**Fragmento seleccionado:**
Es verdad que lo que sucedió estaba premeditado. El rapero rebelde había pensado una y otra vez que, al subirse al escenario de la Casa de la Cultura de Río Grande, diría lo que muchos tenían ganas de decir, pero también sabía que se despediría de cualquier trabajo que pudiera hacer el día de mañana para el municipio, pues ese evento lo organizaba el municipio de Río Grande. No importaba, sus ganas de decir la verdad podía más que cualquier cosa. Los organizadores ni se imaginaban lo que se avecinaba.

**Material de estudio:**
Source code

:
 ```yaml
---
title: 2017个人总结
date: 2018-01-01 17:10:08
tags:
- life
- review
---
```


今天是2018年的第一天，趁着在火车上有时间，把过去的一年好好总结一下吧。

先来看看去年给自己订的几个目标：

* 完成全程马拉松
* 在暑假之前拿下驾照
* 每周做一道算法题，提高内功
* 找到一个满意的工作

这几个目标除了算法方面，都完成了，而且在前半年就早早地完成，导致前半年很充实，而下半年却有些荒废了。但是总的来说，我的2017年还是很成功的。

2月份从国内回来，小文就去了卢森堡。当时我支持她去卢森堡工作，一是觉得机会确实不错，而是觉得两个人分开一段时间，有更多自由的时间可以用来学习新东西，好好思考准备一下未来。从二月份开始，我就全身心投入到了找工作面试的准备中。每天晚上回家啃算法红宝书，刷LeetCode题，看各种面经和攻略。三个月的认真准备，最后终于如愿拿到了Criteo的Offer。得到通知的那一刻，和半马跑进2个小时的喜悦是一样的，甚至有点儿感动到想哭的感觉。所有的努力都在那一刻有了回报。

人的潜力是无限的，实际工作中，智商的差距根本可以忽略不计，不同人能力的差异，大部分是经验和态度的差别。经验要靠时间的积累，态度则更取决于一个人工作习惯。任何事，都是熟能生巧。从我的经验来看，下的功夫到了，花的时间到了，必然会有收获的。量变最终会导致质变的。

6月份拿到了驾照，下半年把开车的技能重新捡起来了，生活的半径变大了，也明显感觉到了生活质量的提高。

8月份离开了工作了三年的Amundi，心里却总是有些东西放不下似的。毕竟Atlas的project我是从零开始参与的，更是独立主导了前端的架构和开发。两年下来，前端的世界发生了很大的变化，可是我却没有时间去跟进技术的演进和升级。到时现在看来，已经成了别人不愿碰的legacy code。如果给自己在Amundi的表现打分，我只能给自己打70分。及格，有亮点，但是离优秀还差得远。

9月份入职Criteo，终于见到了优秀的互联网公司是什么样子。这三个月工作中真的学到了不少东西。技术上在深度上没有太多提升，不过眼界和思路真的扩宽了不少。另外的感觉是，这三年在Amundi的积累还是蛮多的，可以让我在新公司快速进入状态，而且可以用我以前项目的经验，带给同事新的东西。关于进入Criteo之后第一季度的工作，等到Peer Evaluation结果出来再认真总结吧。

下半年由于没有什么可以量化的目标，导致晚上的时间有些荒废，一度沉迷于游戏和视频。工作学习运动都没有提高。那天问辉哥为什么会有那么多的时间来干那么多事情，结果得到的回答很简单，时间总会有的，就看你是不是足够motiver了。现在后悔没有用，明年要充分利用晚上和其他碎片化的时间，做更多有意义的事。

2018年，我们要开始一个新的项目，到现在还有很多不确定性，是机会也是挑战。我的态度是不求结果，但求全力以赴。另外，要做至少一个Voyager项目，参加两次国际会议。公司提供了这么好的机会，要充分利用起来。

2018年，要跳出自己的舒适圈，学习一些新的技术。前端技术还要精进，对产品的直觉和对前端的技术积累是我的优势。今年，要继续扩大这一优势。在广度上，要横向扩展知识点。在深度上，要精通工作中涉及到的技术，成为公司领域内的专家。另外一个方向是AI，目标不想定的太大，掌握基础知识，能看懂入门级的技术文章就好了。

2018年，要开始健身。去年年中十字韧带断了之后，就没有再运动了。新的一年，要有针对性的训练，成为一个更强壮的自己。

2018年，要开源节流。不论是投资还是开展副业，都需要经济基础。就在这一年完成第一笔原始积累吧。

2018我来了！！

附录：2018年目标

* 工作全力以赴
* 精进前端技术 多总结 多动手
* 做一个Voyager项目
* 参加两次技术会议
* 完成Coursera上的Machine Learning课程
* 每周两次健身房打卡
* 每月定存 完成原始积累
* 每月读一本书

**Instrucciones de tarea:**
Según el fragmento seleccionado, ¿quién organizaba el evento en la Casa de la Cultura de Río Grande? Las filas no intervienen en esto.

**Resultado del ejercicio:**
El municipio de Río Grande.